|Delwiche, Stephen - Steve|
Submitted to: Journal of the American Oil Chemists' Society
Publication Type: Peer reviewed journal
Publication Acceptance Date: 9/18/2007
Publication Date: 10/18/2007
Citation: Delwiche, S.R., Pordesimo, L.O., Panthee, D., Pantalone, V.R. 2007. Assessing glycinin (11s) and beta-conglycinin (7s) fractions of soybean storage protein by near-infrared spectroscopy. Journal of the American Oil Chemists' Society. 84(12):1107-1115. Interpretive Summary: Soybean breeders have mentioned the complexity, slowness, and danger from the use of hazardous chemicals in HPLC and gas chromatography procedures as reasons for their desire to have near infrared procedures in soybean breeding programs. It would help breeders tremendously if there was a rapid method of assessing desirable quality traits for screening purposes at the early stages of plant breeding. However, at early stages in plant breeding samples are very limited; oftentimes only a handful of seeds is available. Currently, the fastest method for determining total soybean crude protein and oil is near-infrared (NIR) spectroscopy, but conventional instrumentation typically requires hundreds of grams per sample of whole beans. Alternatively, instrumentation can scan ground material, though this preliminary step is time consuming and destructive. Obtaining near infrared spectra from intact, ideally individual, seeds would be advantageous because of sample preservation and simple sample preparation. Plant breeders could use a nondestructive, single-seed spectroscopic method to screen genotypes without sacrificing any of the limited seed stock. A study was conducted to evaluate two sample presentation methods for NIR spectroscopy of soybean: transmission through single beans standard reflectance of ground samples. Not only protein content was examined, but also the chief storage protein components, glycinin (11S) and beta-conglycinin, were also examined, as well as the sub-fractions that comprise these components. Glycinin is especially of interest because it contains elevated levels of sulfur-containing amino acids that are traditionally limited in soybean, such that breeding efforts are currently underway to enhance this trait. The results demonstrated that although overall protein content is measurable using either method, NIR measurement of the protein components and their sub-fractions is at best applicable in only preliminary screening stages.

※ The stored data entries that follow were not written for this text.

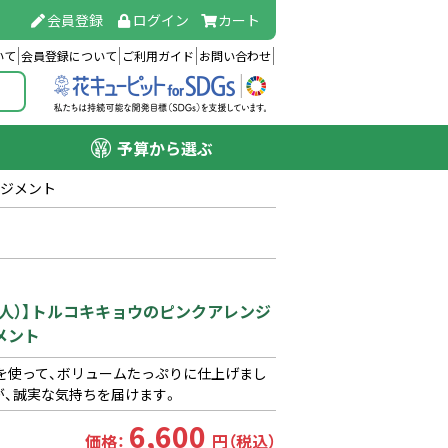
会員登録
ログイン
カート
いて
会員登録について
ご利用ガイド
お問い合わせ
予算から選ぶ
ンジメント
(法人）】トルコキキョウのピンクアレンジ
メント
を使って、ボリュームたっぷりに仕上げまし
が、誠実な気持ちを届けます。
6,600
価格：
円（税込）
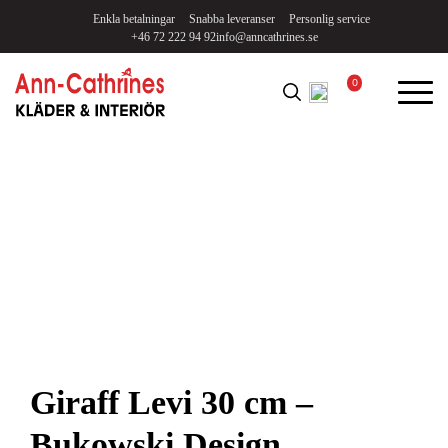
Enkla betalningar
Snabba leveranser
Personlig service
+46 72 222 94 92
info@anncathrines.se
0
Giraff Levi 30 cm –
Bukowski Design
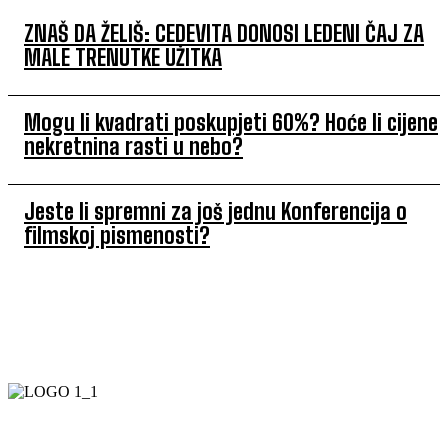
ZNAŠ DA ŽELIŠ: CEDEVITA DONOSI LEDENI ČAJ ZA
MALE TRENUTKE UŽITKA
Mogu li kvadrati poskupjeti 60%? Hoće li cijene
nekretnina rasti u nebo?
Jeste li spremni za još jednu Konferencija o
filmskoj pismenosti?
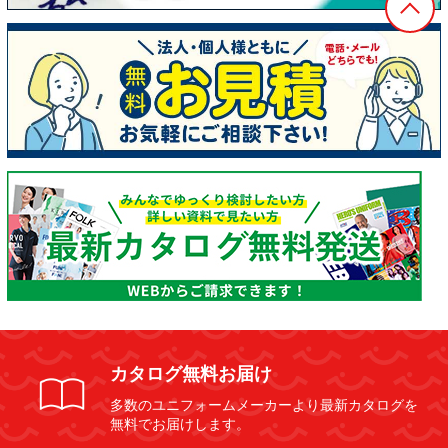
カタログ無料お届け
多数のユニフォームメーカーより最新カタログを
無料でお届けします。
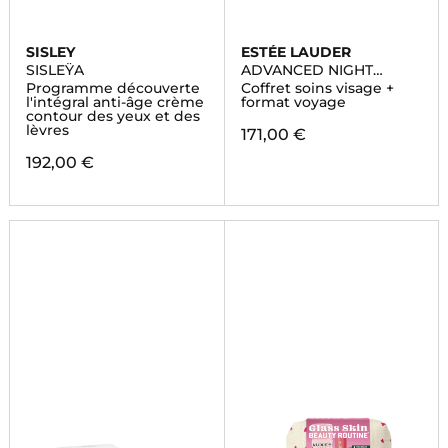
SISLEY
ESTÉE LAUDER
SISLEŸA
ADVANCED NIGHT
REPAIR
Programme découverte
Coffret soins visage +
l'intégral anti-âge crème
format voyage
contour des yeux et des
lèvres
171,00 €
192,00 €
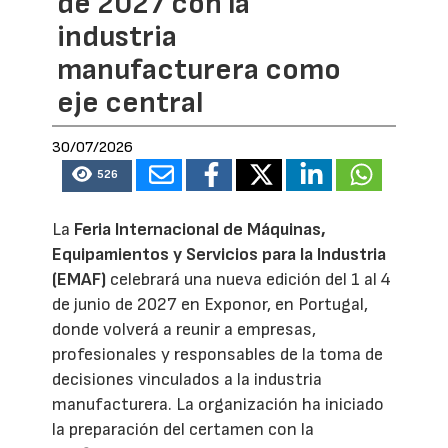
de 2027 con la
industria
manufacturera como
eje central
30/07/2026
526
La
Feria Internacional de Máquinas,
Equipamientos y Servicios para la Industria
(EMAF)
celebrará una nueva edición del 1 al 4
de junio de 2027 en Exponor, en Portugal,
donde volverá a reunir a empresas,
profesionales y responsables de la toma de
decisiones vinculados a la industria
manufacturera. La organización ha iniciado
la preparación del certamen con la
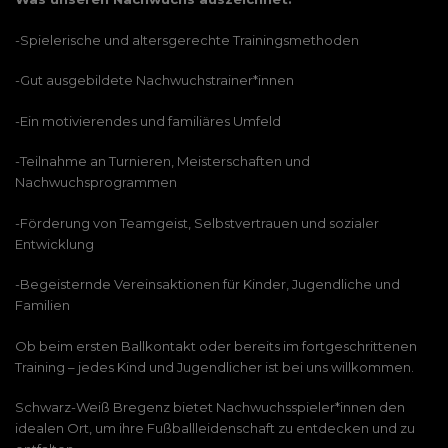
-Spielerische und altersgerechte Trainingsmethoden
-Gut ausgebildete Nachwuchstrainer*innen
-Ein motivierendes und familiäres Umfeld
-Teilnahme an Turnieren, Meisterschaften und
Nachwuchsprogrammen
-Förderung von Teamgeist, Selbstvertrauen und sozialer
Entwicklung
-Begeisternde Vereinsaktionen für Kinder, Jugendliche und
Familien
Ob beim ersten Ballkontakt oder bereits im fortgeschrittenen
Training – jedes Kind und Jugendlicher ist bei uns willkommen.
Schwarz-Weiß Bregenz bietet Nachwuchsspieler*innen den
idealen Ort, um ihre Fußballleidenschaft zu entdecken und zu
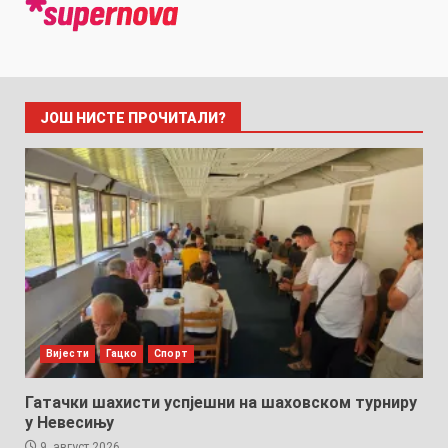
ЈОШ НИСТЕ ПРОЧИТАЛИ?
Вијести
Гацко
Спорт
Гатачки шахисти успјешни на шаховском турниру
у Невесињу
9. август 2026.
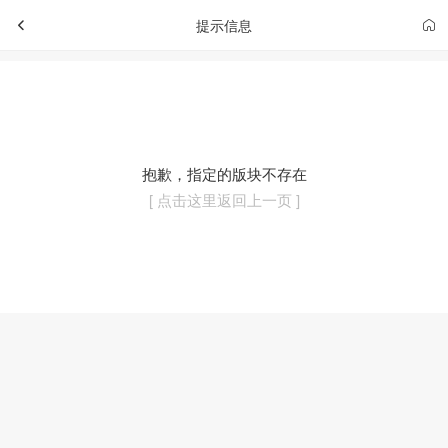
提示信息
抱歉，指定的版块不存在
[ 点击这里返回上一页 ]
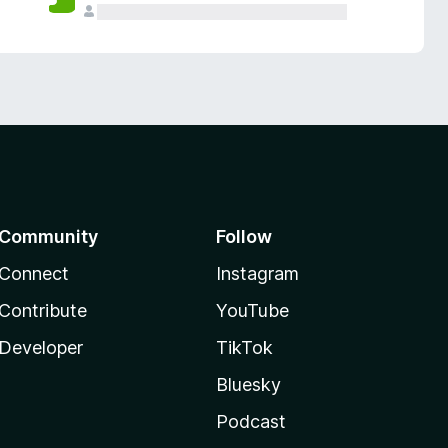
Community
Follow
Connect
Instagram
Contribute
YouTube
Developer
TikTok
Bluesky
Podcast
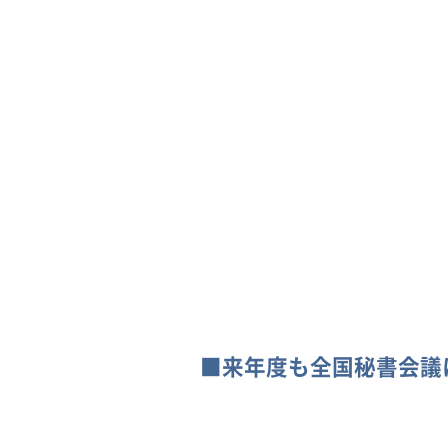
■来年度も全国秘書会議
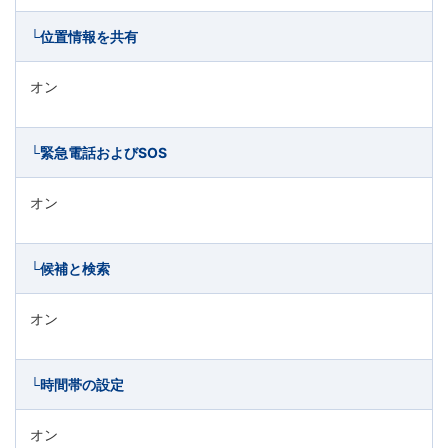
└位置情報を共有
オン
└緊急電話およびSOS
オン
└候補と検索
オン
└時間帯の設定
オン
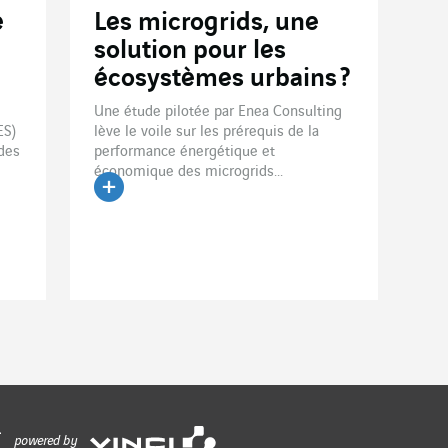
e
Les microgrids, une
solution pour les
écosystèmes urbains ?
Une étude pilotée par Enea Consulting
ES)
lève le voile sur les prérequis de la
 des
performance énergétique et
économique des microgrids...
Lire l'article
powered by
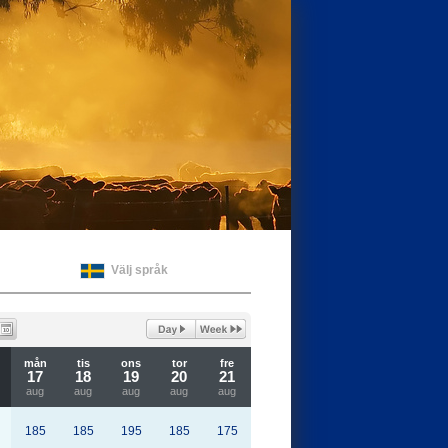
Välj språk
mån
tis
ons
tor
fre
17
18
19
20
21
aug
aug
aug
aug
aug
185
185
195
185
175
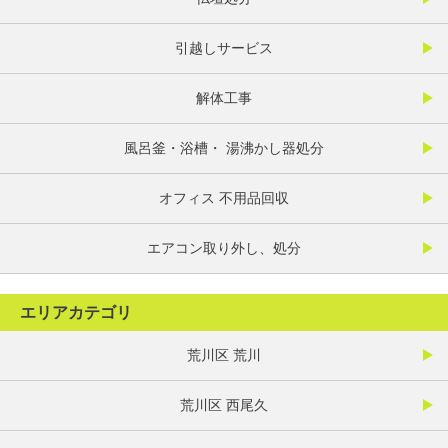
引越しサービス
解体工事
風呂釜・浴槽・ 湯沸かし器処分
オフィス 不用品回収
エアコン取り外し、処分
エリアカテゴリ
荒川区 荒川
荒川区 西尾久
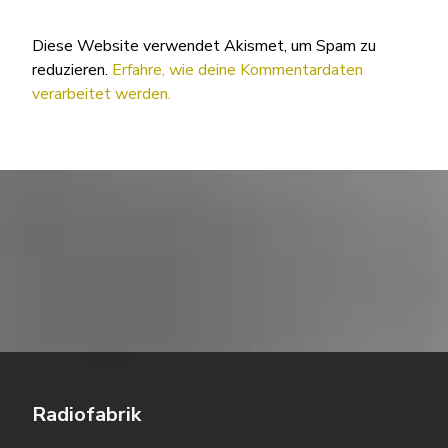
Diese Website verwendet Akismet, um Spam zu
reduzieren.
Erfahre, wie deine Kommentardaten
verarbeitet werden.
Radiofabrik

Technical Abstract: Soybean breeding programs underway today are addressing the goal of improving the protein profile to benefit the human diet as well as that of livestock. Glycinin, a globulin storage protein of the meal and designated as the 11S size fraction by ultracentrifugation, is desirable because of its relative abundance of sulfur-containing amino acids, such as methionine and cysteine. Soybean breeding programs for enhancing glycinin stand to become more efficient provided a method such as near-infrared (NIR) technology can be used to rapidly, and ideally, nondestructively screen for this condition. The current study examined the feasibility of NIR measurement of glycinin and the other prevalent protein fraction, beta-conglycinin (7S size fraction), as well as the electrophoretically separable sub fractions that comprise these two components. From a population of 101 F6-derived recombinant inbred lines in a field replicated trial, initially developed from a cross of two breeding lines (one noted for high protein, the other for high yield), single whole soybeans were scanned in transmittance (800 to 1798 nm usable wavelength region, 24 beans / sample x 197 samples total). Additional scanning of the ground form of these samples was performed in reflectance (1100 to 2500 nm). Partial least squares (PLS) calibrations were developed, using the 24-bean average log(1/T) spectrum for each sample, as well as the average spectrum from duplicate packs of log(1/R) spectra of the meal. The results indicate that NIR prediction of 11S and 7S, as well as the sub fractions thereof, is not of sufficient accuracy for use in soybean breeding programs. The probable reasons for this inability include an inherent lack of spectral specificity of the protein fractions and a non-constant proportion of soluble-to-total protein.